**WHAT TO PRODUCE**
Can you set down, word for word, the part of the text on Comware V7 upgrades between "Protocol GR ensures" and "to forward packets.", inclusive?

:: GIVEN TEXT ::

Figure 7 Saving and restoring data for ISSU reboot

Protocol agent

Most control protocols periodically send hello or keepalive packets to maintain or detect connectivity. If such a protocol does not receive a reply in the specified period, the protocol determines that the control session has been down and changes the protocol status. Protocol status changes might result in network topology flapping. To avoid this issue during an upgrade, Comware V7 provides the protocol agent feature. This feature enables the system to select a properly running card to operate as the agent of the protocols to send hello or keepalive packets during an upgrade.

As shown in Figure 8, the system starts the protocol agent to take over the keepalive responsibility before performing an ISSU reboot upgrade. During the upgrade, the protocol agent sends hello or keepalive packets to maintain the protocol status. After the upgrade, the system stops the agent and the protocols continue to work.

Figure 8 Protocol agent working process

Process-level GR

Process-level GR technologies are also supported for ISSU reboot upgrade. For more information, see "Process-level GR."

Packet redirection

Packet redirection prevents packets destined for the native device from being dropped when they arrive at a card that is being upgraded.

Before performing an ISSU reboot on a card, Comware V7 redirects packets on the card to an operating MPU if the packets are destined for the device. After the reboot is complete, Comware V7 cancels the redirection.

Packet redirection does not apply to packets that are not destined for the native device. The card can forward these packets in hardware while an ISSU reboot is being performed on it.

System-level switchover

For a system with two or more MPUs, MPUs can be upgraded one by one. While one MPU is being upgraded, any one of the other MPUs controls the system to provide uninterrupted services. The key to this method is to implement graceful takeover of the controller role from one MPU to another MPU. The system-level high availability features of Comware V7 can meet this requirement.

Protocol GR

Protocol GR is used when the device has only one MPU and service continuity cannot be ensured through protocol status backup within the device.

Protocol GR ensures continuous services while the device is performing an active/standby switchover or rebooting an IP or MPLS forwarding protocol (for example, BGP, IS-IS, OSPF, LDP, and RSVP-TE). Protocol GR requires the cooperation of neighboring devices for information backup and restoration, such as route information backup and restoration.

Different protocols have independent GR protocols, but the GR processes are the same. Two neighboring devices first negotiate the GR capability, and start the GR process when they both have the GR capability.

The following is a GR process summary:

1. When a protocol reboots, the device retains its forwarding entries and continues to forward packets based on the entries. Each neighboring device, upon detecting the reboot, flags the routes learned from the device and continues to use the routes to forward packets.

:::
:: SUPPLIED DATA ::

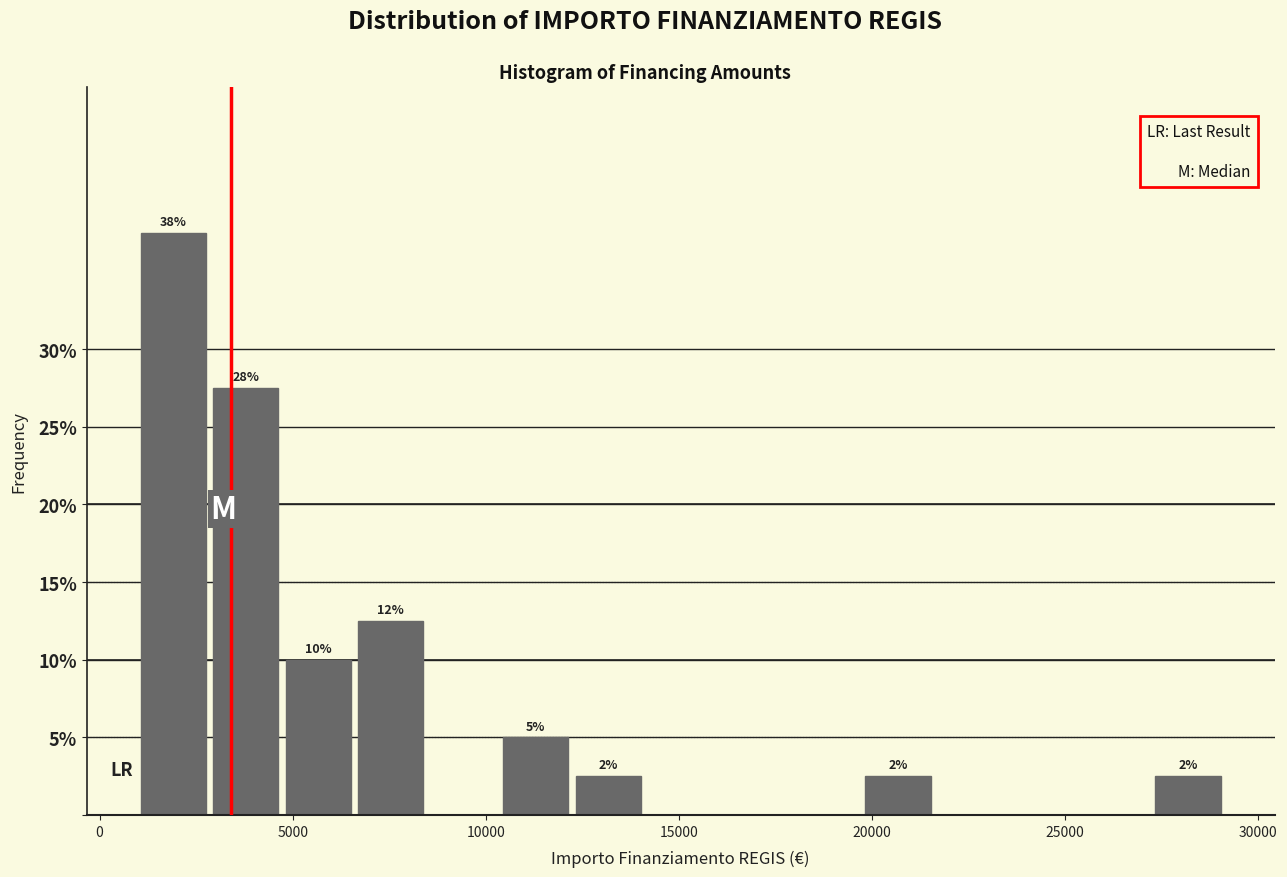

Read against the x-axis, roughly where is the centre of the tallest bar?

2000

:::

**RESPONSE FOR THIS EXERCISE**
Protocol GR ensures continuous services while the device is performing an active/standby switchover or rebooting an IP or MPLS forwarding protocol (for example, BGP, IS-IS, OSPF, LDP, and RSVP-TE). Protocol GR requires the cooperation of neighboring devices for information backup and restoration, such as route information backup and restoration.

Different protocols have independent GR protocols, but the GR processes are the same. Two neighboring devices first negotiate the GR capability, and start the GR process when they both have the GR capability.

The following is a GR process summary:

1. When a protocol reboots, the device retains its forwarding entries and continues to forward packets based on the entries. Each neighboring device, upon detecting the reboot, flags the routes learned from the device and continues to use the routes to forward packets.